If you find that log files are not being written to S3 or the JSON is invalid you should log into the Fastly control panel (credentials are available in govuk-secrets) and check the logging configuration of the service in question. The expected JSON formatting of CDN logs is defined in the infra-fastly-logs terraform project and this should be checked to see if it was changed recently and/or matches what is defined in the Fastly console.

How to check the “GOV.UK fastly logs” crawler

  1. Sign into the AWS console for the appropriate environment.
  2. Browse to AWS Glue and navigate to the “Crawlers” section.
  3. Find the crawler appropriate for the database, for example “Assets fastly logs” is for the “govuk_assets” database.
  4. View the logs from the last run by clicking the “Logs” link.
  5. Check the crawler has run in a recent time period (it should run once every 4 hours).

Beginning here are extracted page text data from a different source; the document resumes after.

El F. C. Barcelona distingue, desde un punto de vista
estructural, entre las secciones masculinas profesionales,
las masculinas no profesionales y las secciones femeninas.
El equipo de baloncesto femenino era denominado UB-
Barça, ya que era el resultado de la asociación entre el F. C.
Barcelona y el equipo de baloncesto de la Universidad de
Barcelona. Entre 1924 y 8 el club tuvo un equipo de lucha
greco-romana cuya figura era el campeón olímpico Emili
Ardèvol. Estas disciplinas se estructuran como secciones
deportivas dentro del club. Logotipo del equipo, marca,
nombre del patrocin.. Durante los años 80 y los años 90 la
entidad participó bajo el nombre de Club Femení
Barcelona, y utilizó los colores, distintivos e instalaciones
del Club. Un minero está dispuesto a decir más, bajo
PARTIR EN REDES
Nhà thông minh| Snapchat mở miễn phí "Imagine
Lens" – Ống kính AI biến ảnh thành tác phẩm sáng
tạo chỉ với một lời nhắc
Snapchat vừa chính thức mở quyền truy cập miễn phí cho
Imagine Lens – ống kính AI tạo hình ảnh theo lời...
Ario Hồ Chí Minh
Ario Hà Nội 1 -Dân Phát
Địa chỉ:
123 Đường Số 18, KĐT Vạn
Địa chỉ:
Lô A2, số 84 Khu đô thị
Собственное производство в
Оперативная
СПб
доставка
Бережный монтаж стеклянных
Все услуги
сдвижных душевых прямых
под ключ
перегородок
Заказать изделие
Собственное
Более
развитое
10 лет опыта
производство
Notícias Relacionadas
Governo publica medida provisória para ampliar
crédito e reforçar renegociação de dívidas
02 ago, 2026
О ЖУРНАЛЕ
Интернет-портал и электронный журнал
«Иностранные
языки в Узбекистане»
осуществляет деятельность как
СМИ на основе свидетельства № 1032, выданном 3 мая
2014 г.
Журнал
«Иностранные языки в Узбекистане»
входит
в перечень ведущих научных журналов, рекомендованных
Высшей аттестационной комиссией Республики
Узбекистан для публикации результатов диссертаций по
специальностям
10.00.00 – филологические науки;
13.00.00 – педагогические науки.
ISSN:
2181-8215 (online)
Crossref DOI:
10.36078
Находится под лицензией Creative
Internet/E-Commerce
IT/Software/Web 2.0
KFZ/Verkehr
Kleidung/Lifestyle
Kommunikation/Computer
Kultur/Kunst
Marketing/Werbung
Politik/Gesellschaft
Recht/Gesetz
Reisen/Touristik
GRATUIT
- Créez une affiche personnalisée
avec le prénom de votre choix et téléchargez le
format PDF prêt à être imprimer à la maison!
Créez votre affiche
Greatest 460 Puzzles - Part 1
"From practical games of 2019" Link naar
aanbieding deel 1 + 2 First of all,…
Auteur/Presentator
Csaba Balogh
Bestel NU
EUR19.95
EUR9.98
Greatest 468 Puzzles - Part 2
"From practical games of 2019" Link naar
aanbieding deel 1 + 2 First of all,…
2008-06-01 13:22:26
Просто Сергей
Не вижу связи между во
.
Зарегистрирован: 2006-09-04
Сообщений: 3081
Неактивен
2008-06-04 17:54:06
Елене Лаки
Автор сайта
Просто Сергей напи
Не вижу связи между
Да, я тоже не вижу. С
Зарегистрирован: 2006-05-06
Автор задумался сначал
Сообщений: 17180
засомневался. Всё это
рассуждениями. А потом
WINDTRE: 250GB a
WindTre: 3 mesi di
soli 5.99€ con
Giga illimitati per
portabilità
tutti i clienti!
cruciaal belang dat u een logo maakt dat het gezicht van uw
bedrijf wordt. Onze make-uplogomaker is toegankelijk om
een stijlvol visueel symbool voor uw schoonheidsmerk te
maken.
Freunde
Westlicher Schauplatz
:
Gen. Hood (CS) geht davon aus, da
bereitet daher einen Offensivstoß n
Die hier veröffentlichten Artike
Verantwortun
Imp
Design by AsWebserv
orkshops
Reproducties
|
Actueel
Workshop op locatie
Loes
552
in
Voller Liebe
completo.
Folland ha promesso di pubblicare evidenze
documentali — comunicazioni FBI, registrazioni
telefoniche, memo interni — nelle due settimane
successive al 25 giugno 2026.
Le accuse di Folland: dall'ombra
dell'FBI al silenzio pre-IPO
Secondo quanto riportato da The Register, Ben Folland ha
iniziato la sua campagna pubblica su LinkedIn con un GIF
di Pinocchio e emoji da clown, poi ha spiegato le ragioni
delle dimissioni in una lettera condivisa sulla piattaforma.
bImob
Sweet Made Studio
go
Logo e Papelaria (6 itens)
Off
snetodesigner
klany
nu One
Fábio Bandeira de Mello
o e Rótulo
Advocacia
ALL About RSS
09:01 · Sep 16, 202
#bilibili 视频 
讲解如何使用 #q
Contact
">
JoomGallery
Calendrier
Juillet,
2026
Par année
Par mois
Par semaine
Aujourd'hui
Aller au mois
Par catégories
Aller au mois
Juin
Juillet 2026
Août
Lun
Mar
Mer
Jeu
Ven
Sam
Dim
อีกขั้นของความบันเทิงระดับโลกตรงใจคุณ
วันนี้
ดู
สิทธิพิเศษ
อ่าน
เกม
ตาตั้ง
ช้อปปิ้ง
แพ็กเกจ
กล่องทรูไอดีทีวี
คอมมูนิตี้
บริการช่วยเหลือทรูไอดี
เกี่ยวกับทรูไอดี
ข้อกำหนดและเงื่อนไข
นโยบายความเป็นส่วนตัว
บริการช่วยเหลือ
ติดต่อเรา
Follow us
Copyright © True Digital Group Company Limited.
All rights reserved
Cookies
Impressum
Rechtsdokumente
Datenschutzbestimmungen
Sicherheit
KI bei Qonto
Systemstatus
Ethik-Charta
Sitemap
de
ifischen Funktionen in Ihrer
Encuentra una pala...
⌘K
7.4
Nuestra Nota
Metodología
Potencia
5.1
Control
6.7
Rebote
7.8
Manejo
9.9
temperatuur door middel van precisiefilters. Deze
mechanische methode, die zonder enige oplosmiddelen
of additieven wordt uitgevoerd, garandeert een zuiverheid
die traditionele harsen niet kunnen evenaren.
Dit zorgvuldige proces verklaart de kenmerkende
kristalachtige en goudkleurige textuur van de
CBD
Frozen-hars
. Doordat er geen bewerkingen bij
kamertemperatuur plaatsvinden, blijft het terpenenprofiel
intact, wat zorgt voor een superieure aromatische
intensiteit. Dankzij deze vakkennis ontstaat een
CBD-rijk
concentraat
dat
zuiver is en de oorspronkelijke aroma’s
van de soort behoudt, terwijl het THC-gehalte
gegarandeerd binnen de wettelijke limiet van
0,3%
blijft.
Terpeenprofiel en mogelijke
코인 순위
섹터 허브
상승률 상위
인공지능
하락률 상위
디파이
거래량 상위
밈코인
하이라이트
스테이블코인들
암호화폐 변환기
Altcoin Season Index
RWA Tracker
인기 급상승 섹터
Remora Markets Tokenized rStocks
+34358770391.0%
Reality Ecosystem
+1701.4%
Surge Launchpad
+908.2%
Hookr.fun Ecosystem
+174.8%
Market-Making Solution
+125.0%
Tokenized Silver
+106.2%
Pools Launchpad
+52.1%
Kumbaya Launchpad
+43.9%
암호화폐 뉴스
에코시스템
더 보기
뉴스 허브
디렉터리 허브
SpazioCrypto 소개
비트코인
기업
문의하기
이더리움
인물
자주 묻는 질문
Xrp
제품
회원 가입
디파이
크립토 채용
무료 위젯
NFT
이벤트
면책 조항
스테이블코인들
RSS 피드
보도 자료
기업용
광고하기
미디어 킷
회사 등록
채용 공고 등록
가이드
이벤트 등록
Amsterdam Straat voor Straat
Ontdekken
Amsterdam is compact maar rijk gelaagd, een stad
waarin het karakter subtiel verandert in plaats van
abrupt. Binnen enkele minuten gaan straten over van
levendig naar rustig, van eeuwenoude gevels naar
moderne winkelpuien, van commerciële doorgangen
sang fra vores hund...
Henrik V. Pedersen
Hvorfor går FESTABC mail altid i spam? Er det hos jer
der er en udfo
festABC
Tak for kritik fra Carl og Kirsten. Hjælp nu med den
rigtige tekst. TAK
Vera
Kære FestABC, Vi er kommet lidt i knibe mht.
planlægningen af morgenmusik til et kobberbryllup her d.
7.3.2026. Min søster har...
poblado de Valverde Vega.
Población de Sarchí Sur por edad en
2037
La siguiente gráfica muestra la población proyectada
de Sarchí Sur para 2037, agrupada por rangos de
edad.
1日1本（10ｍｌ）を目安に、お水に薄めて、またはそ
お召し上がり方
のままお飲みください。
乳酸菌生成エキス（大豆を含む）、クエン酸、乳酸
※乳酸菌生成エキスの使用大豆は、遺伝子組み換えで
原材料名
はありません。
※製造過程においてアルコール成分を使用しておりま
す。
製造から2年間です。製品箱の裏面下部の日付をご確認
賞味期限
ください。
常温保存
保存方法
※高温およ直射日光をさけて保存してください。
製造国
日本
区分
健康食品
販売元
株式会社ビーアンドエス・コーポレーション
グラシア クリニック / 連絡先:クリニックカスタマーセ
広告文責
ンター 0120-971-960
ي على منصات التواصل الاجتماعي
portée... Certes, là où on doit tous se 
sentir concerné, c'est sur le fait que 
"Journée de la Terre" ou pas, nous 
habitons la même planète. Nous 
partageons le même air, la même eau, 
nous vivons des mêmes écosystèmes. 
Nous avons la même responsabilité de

Any issues in the logs should help indicate where a problem may be. For example, if you see entries indicating that many files don’t match the expected schema it may be that the database schema and JSON structure don’t match. If you find any discrepancies or that the crawler isn’t running you should check that the configuration is correct in the infra-fastly-logs terraform project and that the configuration is applied.

Freshness warning

A freshness warning indicates that the Jenkins job to monitor the alerts has not reported a success or failure in a sufficiently long time period.

Causes for this could be: the Jenkins job no longer exists; the job has been misconfigured and isn’t able to run on a schedule anymore; or the job is running and there is a problem reporting it’s completed status.

To resolve these issues you should investigate Jenkins for signs of problems in the job and any downstream jobs it triggers.